Cho, Sunny, Dinwoodie, Gordon, Fu, Yiyang, Abboud, Salim, Turchenek, Larry
Ecological indicators 2019 v.98 pp. 712-722
acidification, aluminum, atmospheric deposition, base saturation, cations, chemical bases, environmental indicators, grasslands, linear models, monitoring, oil sands, oils, pH, regression analysis, sandy soils, soil acidification, Alberta
Long-term soil acidification monitoring was initiated in 1981 to track potential effects of acidic atmospheric deposition on soils in Alberta, Canada. Six of eight long-term sampling sites were located in forest ecosystems on sandy soils in northern and central Alberta, and two were situated in grasslands on sandy and fine-loamy soils in southern Alberta. Sampling was undertaken every four or five years, with 12 replicate samples taken from seven depth increments from 0–60 cm at each site. The statistical analysis of pH, exchangeable base saturation (BS) percentage, and solution base cation (BC) to aluminum (Al) ratio was conducted in the topmost soil layers (0–2, 2–5 and 5–10 cm).

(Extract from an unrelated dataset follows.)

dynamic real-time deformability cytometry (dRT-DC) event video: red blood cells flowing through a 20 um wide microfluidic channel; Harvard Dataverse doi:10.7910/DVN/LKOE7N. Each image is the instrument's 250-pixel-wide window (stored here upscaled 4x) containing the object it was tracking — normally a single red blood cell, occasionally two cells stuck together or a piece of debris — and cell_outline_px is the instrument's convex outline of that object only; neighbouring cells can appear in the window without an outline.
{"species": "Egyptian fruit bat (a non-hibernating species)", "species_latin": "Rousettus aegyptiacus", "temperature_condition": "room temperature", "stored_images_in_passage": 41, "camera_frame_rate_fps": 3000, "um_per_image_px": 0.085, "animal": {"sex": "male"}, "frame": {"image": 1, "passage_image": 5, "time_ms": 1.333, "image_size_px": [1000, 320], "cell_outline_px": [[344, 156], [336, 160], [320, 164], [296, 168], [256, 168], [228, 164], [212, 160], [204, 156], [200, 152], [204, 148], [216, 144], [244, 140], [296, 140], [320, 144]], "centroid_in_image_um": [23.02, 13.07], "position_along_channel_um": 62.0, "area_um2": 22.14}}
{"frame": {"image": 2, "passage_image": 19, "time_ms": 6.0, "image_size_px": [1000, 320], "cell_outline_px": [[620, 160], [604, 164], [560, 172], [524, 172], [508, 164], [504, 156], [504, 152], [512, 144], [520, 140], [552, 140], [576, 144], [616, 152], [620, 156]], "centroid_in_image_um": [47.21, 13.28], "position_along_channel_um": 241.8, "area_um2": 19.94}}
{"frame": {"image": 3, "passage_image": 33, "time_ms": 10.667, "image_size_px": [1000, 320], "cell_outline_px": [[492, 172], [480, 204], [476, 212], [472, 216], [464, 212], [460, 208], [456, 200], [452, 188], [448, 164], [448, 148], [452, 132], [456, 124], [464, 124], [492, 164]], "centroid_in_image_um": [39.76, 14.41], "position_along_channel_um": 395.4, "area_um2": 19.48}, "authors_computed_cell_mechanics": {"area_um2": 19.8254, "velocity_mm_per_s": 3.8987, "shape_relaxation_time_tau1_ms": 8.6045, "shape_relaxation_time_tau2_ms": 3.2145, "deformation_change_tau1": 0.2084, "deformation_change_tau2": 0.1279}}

Analysis of variance (ANOVA) and linear regression indicated decreasing trends in pH and BS percentage in some of the sites. Comparison of the initial and most recent monitoring data indicated decreases of up to 0.5 pH units in these layers at five of the forested sites. At two forested sites located in the vicinity of oil sands and heavy oil processing plants, decreasing BS was observed early in the monitoring period, but the trend showed more variability since 2000, even though pH has continued to decline since 1981. BC to Al ratio showed statistically significant variations within some sites over time, but except for a downward trend at one central Alberta site, there were no overall patterns evident at the other sites over time. Both grassland sites had much higher BC to Al ratio and exchangeable BS percentages than the forested sites, and acidification trends were not detected at either of these sites. ANOVA and linear modelling approaches showed significant differences even in instances where pH differed by 0.1–0.2 units, or where other parameters showed very small differences. It is therefore necessary to distinguish between statistically important and biologically important differences in this monitoring program, which is intended to continue for several more years.